Opinión
Los columpios de Moncloa
Cabe preguntarse si hasta sus muros están llegando noticias de lo que verdaderamente está pasando fuera
U na persona que vocifera es alguien que, desesperado, llama a gritos a la razón para que venga. Ésta, sin embargo, jamás ha respondido a ese tipo de métodos y, por tanto, cuando se le levanta la voz, nunca acude. Ese es un viejo axioma que no deberían olvidar, en los próximos tiempos, tanto Patxi López como Yolanda Díaz cuando vayan a intervenir, como lo hicieron esta semana, ante el Congreso de los Diputados. Las altisonantes y destempladas respuestas de los miembros del gobierno a la inoperante moción de censura dio aire a sus promotores.
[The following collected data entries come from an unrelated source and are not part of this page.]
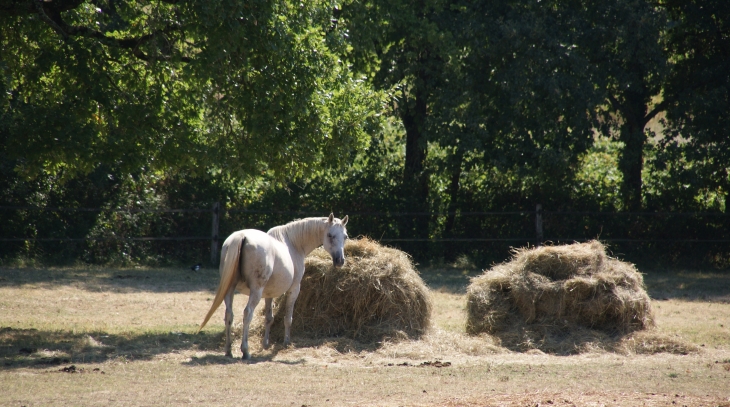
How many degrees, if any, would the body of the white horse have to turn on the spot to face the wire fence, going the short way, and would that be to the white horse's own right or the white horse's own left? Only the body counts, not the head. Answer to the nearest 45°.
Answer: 0° — it already faces it

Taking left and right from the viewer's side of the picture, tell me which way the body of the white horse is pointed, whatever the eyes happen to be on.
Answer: facing away from the viewer and to the right of the viewer

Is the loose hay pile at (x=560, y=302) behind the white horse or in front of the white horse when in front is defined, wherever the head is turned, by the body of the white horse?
in front

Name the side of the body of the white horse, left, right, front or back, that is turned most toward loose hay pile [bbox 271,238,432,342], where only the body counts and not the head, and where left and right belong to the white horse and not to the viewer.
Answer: front

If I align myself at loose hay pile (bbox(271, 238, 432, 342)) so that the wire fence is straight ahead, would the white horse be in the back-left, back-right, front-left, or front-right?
back-left
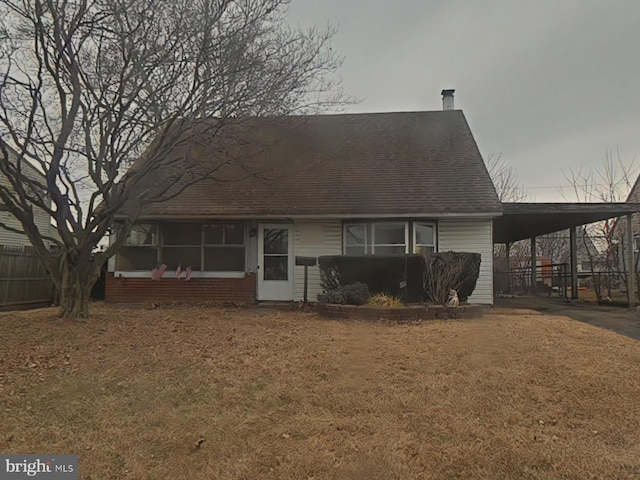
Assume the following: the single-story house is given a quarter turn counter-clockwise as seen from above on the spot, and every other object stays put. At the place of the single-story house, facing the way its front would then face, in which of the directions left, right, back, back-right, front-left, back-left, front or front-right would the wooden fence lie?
back

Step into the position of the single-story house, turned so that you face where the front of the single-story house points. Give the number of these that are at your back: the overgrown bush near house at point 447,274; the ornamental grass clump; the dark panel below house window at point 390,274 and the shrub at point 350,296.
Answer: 0

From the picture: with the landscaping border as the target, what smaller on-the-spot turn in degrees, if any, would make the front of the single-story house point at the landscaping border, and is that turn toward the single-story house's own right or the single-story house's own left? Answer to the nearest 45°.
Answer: approximately 45° to the single-story house's own left

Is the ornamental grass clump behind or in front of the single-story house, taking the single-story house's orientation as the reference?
in front

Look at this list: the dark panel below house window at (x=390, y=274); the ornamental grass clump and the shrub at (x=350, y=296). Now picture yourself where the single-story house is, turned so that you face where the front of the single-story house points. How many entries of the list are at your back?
0

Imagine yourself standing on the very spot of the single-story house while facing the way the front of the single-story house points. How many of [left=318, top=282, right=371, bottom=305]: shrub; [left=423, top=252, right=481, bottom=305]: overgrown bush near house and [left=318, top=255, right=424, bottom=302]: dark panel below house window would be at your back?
0

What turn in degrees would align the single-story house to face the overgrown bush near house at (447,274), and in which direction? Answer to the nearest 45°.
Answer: approximately 45° to its left

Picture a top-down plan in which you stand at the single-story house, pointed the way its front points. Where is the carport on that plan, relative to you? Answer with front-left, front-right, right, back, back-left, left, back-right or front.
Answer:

Permitió a los censores centrarse en evidenciar lo obvio: les bastó señalar la inadecuada y somnolienta longitud de casi dos horas de la respuesta presidencial -o lo improcedente de los gritos de neurótica desesperanza de Patxi López- para concitar simpatías inesperadas y esconder el hecho innegable de que no traían nada estructurado al hemiciclo. Era innecesario levantar la voz, dado el recorrido de la iniciativa, pero, así y todo, muchos de los oradores gubernamentales pusieron el grito en el cielo, sin darse cuenta de que con ello mostraban hasta qué punto andan desconectados de la temperatura de la calle y de la manera en que el ciudadano de a pie se toma estas cosas.
Esa actitud bombástica lo único que consiguió fue resaltar todavía más el ingrediente de gran guiñol que había lastrado toda la iniciativa. Fue muy esclarecedor en ese sentido el tipo de retransmisión del evento por el que optaron las principales cadenas televisivas. Se estaba más pendiente de las sensacionales reacciones de un casi nonagenario que de lo que pudieran decir los próceres. La audiencia de la calle, el telespectador medio, se miró todo el asunto de refilón, más interesado en si había alguna regocijante salida de pata de banco (que las hubo por ambas partes) que en mostrarse dispuesto ni en sueños a tragarse una vez más la habitual verborrea de eslóganes ideológicos y acusaciones ya más sobadas en esta legislatura que los tópicos del tiempo.
Es perfectamente comprensible que el PP intentara mantenerse lo más alejado posible de todo el asunto. Yo creo que a Sánchez le hubiera encantado hacer lo mismo, pero evidentemente, dada su posición, no podía permitírselo. Por tanto, el PSOE decidió, quizá de una manera un poco desenfocada, volcarse al extremo contrario e intentar convertir lo que era un simple sainete sobrevenido en una especie de psico-drama institucional por ver de perjudicar al contrario. El presidente nos narcotizó a todos (y a sí mismo) poniéndose a hablar del etanol verde cuando todos se preguntaban por las leyes fallidas y el enfrentamiento con los jueces. Yolanda Díaz empezó presentándose como la ungida por Sánchez para suceder a Pablo Iglesias, pero, tras una intoxicación de incienso sanchista, terminó también levantando inmotivadamente la voz. Y Patxi López sufrió simplemente una especie de ataque de epilepsia política.
Moncloa es el lugar donde habita el presidente y su Consejo de Ministros y, a la vista de los encendidos discursos de forofos que hicieron para defender su gestión, cabe preguntarse si hasta sus muros están llegando noticias de lo que verdaderamente está pasando fuera. Es notorio que necesitamos nuevas maneras de pactar con el descontento social. Basta mirar al vecino para ver que cualquier día nos encontramos aquí con un movimiento de chalecos amarillos. Y no servirá llamarlos «fachalecos», porque el verdadero origen de la pérdida de implementación de la izquierda en los barrios periféricos se está debiendo a que solo promueven iniciativas progresistas que no tienen nada que ver con esas clases, sino con el tipo de espectro social urbano bienintencionado -de más alto poder adquisitivo- que compone la biomasa fundamental de los propios cuadros gubernamentales. No dan respuestas para esas clases que sufren procesos de desposesión. Lo único que se les ocurre es intentar comprarlas con medidas publicitarias que al final aprovechan solo los de siempre.
Los jardines de Moncloa deben estar llenos de columpios floreados, donde cupidos y querubines les susurran que, gracias a esas medidas, España va a ser un paraíso. Por eso, entran en pánico y vociferan cuando, desde el exterior, el pueblo, tozudo, se atreve a recordarles que aquí fuera carecemos de columpios.